--- RECORDS SUPPLIED Enclosed Below ---
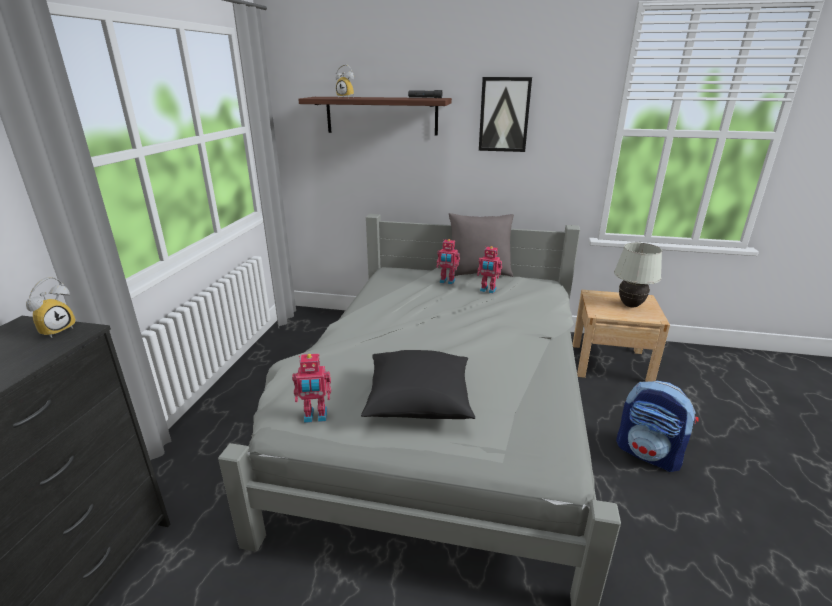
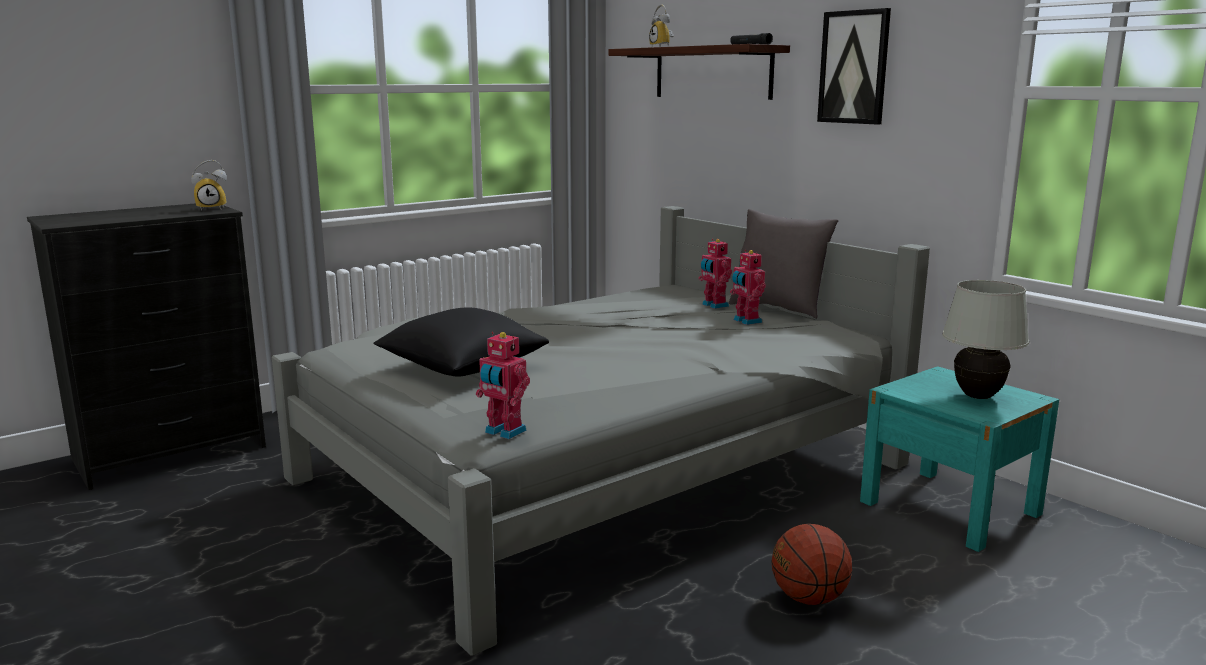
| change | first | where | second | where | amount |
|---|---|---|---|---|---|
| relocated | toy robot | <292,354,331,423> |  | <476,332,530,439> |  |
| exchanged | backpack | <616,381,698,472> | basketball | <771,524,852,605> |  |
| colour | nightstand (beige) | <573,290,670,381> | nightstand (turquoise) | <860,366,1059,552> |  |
--- End of Enclosed RECORDS SUPPLIED ---
Pictures are to be left out when the entries above are repeated exactly.

▸ RESPONSE:
| change | first | where | second | where | amount |
|---|---|---|---|---|---|
| relocated | toy robot | <292,354,331,423> |  | <476,332,530,439> |  |
| exchanged | backpack | <616,381,698,472> | basketball | <771,524,852,605> |  |
| colour | nightstand (beige) | <573,290,670,381> | nightstand (turquoise) | <860,366,1059,552> |  |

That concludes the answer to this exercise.